Dans le parc municipal, à l’heure terrible ou plus rien ne bouge, que des éclats de télévision entachant la lumière d’hirondelle. Des arbres centenaires, de grands chefs d’ombre, et dessous comme une piste qui ne mène à rien.
Un genre de terre battue dénuée de vie ou de secrets.
Il y a des akènes, dans l’air, qui volettent, et c’est l’été.
Il y a des jeux pour enfant, éventuellement, mais peu importe. Car il y a des enfants. Des enfants à peine, d’ailleurs, puisque ils dérivent entre ces âges, où des toisons les recouvrent et les voix se perdent à jamais.
Ils jouent au boule, mais avec une attention, un art, une technique, une précision, un sérieux, qui dépasse toute mesure.
Assurément, le jeu est pour eux un moyen de faire les hommes.
Ils sont habillés avec classe, méridionaux innés, rasés de près pour ceux qui le peuvent (à quel dieu ont-ils sacrifié leur première pilosité ?), tenus serrés, choisis, un peu affectés. Ils ont des mimiques, des tics, des réflexions qui cherchent à oublier toute naïveté.
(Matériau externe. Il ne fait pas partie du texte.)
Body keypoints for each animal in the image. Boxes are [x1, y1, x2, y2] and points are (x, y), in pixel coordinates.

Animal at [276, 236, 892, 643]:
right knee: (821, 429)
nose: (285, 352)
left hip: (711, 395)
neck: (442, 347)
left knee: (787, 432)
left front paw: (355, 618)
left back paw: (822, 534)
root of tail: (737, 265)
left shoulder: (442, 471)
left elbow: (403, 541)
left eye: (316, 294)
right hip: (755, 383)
J’en remarque un, bien posé sur ses jambes, qui regarde les autres avec un je ne sais quoi de pitié, mais c’est mal dire, plutôt avec gravité, une gravité consciente, comme s’il saisissait déjà la vanité de tout ce théâtre.
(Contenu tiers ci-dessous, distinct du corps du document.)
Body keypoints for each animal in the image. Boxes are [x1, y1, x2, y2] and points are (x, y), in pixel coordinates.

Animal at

Les plus jeunes d’esprit s’échappent à la longue, ou font des tirs sans règles à l’écart.
Quatre, dont celui que j’ai dit, mène une partie stricte. Dans l’autre équipe, il y a un grand étranger, un animal efflanqué, une bête comme une sauterelle, comme on voit des jeunes adultes qui ne savent encore occuper ce corps qui croît. Sa voix est déjà grave, basse enrouée. Lui possède tous les défauts de l’adulte : l’impatience, le sérieux, la mauvaise foi. Il dit même : « j’y arrive pas avec ce terrain ; ce soir ça va pas ; c’est mal joué, et si on lui rétorque (comme le premier fait parfois, pour condenser l’équipe), toi c’était mal joué parce que tu joues mal, moi c’était mal joué parce que je n’arrive pas à jouer bien ». Il est tombé de l’autre côté, ayant perdu la grâce des adolescents pour ne trouver comme recoin à son humeur qu’une attitude déjetée, une façon d’allumette, dégingandée et médiocre, un peu obsolète, un peu médusée.
Mais il joue très bien. Ses grands yeux commandent directement à sa main, et quand il tire c’est pour tirer, quand il pointe c’est pour pointer. Il est moche, mal fichu, mais son jeu est lumineux, habile, intelligent.
Il est étranger, n’est pas de pays (son accent, sa vulgarité en attestent), il est l’étranger, le veneur en butte contre tous et en lutte contre lui-même. Ses cils blonds, sa tignasse mal fagotée, touchent un jeu de jambes étroit et travaillé, son pied, son genou, son coude, son poignet, tout est élégant et efficace.
L’autre, le premier, joue bien aussi, de manière toutefois plus intuitive, plus dévouée au beau geste. Il observe tout l’apparat de l’étranger avec circonspection, amusement (un sourire vers moi me le confirme) et curiosité. De lui transpirent quelques sentiments, même infimes, ou mal aiguisés. On sent poindre l’homme en lui quand l’autre a déjà franchi la barrière de l’inhumain (le sordide, le quotidien).
Lorsque je quitte ce spectacle pourtant attrayant, il est déjà tard. J’ai moi-même laissé dans le jeu un peu plus de mon temps d’absence – celui qu’à tort on dit d’innocence. Et je quitte le parc avec cent ans de plus.